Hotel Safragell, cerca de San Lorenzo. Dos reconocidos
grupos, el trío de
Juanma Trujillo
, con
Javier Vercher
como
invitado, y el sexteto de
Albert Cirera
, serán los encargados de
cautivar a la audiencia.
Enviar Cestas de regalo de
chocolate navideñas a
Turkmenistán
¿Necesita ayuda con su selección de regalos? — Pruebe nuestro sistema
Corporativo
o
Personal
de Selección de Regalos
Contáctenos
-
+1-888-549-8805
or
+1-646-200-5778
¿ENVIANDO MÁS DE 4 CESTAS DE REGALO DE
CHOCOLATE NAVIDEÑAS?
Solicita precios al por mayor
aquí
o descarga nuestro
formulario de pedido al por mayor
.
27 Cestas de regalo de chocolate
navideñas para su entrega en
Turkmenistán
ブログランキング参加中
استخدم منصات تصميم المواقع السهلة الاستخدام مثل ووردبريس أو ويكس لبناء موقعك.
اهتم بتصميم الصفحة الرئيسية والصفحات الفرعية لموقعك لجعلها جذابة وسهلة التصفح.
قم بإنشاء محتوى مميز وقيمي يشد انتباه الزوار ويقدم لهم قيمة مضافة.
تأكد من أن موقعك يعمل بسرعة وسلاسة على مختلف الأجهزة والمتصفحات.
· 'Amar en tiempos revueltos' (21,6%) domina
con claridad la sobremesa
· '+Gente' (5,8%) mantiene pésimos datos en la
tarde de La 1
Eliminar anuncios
____
• **WHAT IS BEING ASKED**
Across the whole listing, how many lines contain the string "mayor"? Give the number and no more.

• **FINAL ANSWER**
2